_WHAT NEEDS TO BE DONE:_ Your answer should be the records, copied exactly, with the pictures removed.

_PROVIDED INFORMATION:_
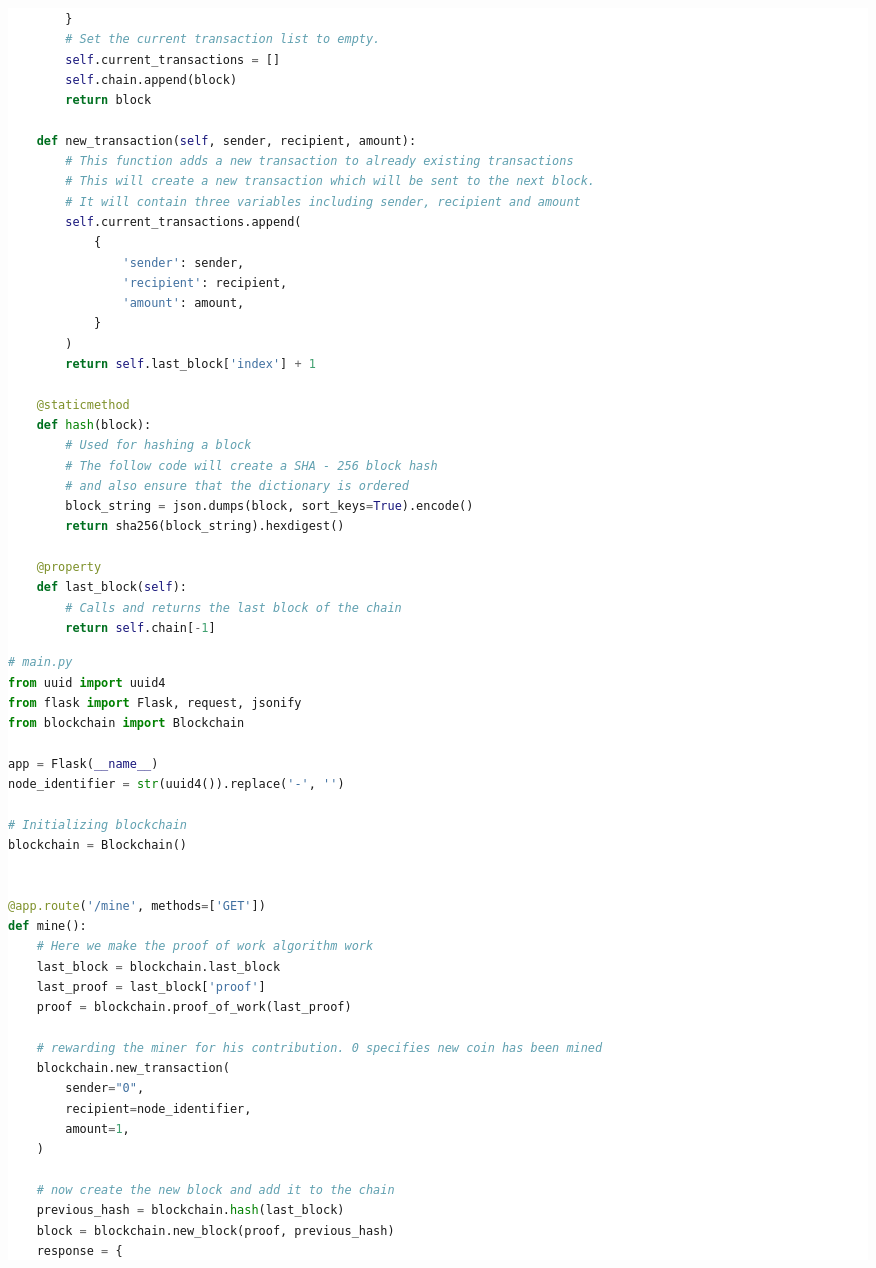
 ```py
        }
        # Set the current transaction list to empty.
        self.current_transactions = []
        self.chain.append(block)
        return block

    def new_transaction(self, sender, recipient, amount):
        # This function adds a new transaction to already existing transactions
        # This will create a new transaction which will be sent to the next block.
        # It will contain three variables including sender, recipient and amount
        self.current_transactions.append(
            {
                'sender': sender,
                'recipient': recipient,
                'amount': amount,
            }
        )
        return self.last_block['index'] + 1

    @staticmethod
    def hash(block):
        # Used for hashing a block
        # The follow code will create a SHA - 256 block hash
        # and also ensure that the dictionary is ordered
        block_string = json.dumps(block, sort_keys=True).encode()
        return sha256(block_string).hexdigest()

    @property
    def last_block(self):
        # Calls and returns the last block of the chain
        return self.chain[-1]
```

```py
# main.py
from uuid import uuid4
from flask import Flask, request, jsonify
from blockchain import Blockchain

app = Flask(__name__)
node_identifier = str(uuid4()).replace('-', '')

# Initializing blockchain
blockchain = Blockchain()


@app.route('/mine', methods=['GET'])
def mine():
    # Here we make the proof of work algorithm work
    last_block = blockchain.last_block
    last_proof = last_block['proof']
    proof = blockchain.proof_of_work(last_proof)

    # rewarding the miner for his contribution. 0 specifies new coin has been mined
    blockchain.new_transaction(
        sender="0",
        recipient=node_identifier,
        amount=1,
    )

    # now create the new block and add it to the chain
    previous_hash = blockchain.hash(last_block)
    block = blockchain.new_block(proof, previous_hash)
    response = {
```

_EXERCISE ANSWER:_
 ```py
        }
        # Set the current transaction list to empty.
        self.current_transactions = []
        self.chain.append(block)
        return block

    def new_transaction(self, sender, recipient, amount):
        # This function adds a new transaction to already existing transactions
        # This will create a new transaction which will be sent to the next block.
        # It will contain three variables including sender, recipient and amount
        self.current_transactions.append(
            {
                'sender': sender,
                'recipient': recipient,
                'amount': amount,
            }
        )
        return self.last_block['index'] + 1

    @staticmethod
    def hash(block):
        # Used for hashing a block
        # The follow code will create a SHA - 256 block hash
        # and also ensure that the dictionary is ordered
        block_string = json.dumps(block, sort_keys=True).encode()
        return sha256(block_string).hexdigest()

    @property
    def last_block(self):
        # Calls and returns the last block of the chain
        return self.chain[-1]
```

```py
# main.py
from uuid import uuid4
from flask import Flask, request, jsonify
from blockchain import Blockchain

app = Flask(__name__)
node_identifier = str(uuid4()).replace('-', '')

# Initializing blockchain
blockchain = Blockchain()


@app.route('/mine', methods=['GET'])
def mine():
    # Here we make the proof of work algorithm work
    last_block = blockchain.last_block
    last_proof = last_block['proof']
    proof = blockchain.proof_of_work(last_proof)

    # rewarding the miner for his contribution. 0 specifies new coin has been mined
    blockchain.new_transaction(
        sender="0",
        recipient=node_identifier,
        amount=1,
    )

    # now create the new block and add it to the chain
    previous_hash = blockchain.hash(last_block)
    block = blockchain.new_block(proof, previous_hash)
    response = {
```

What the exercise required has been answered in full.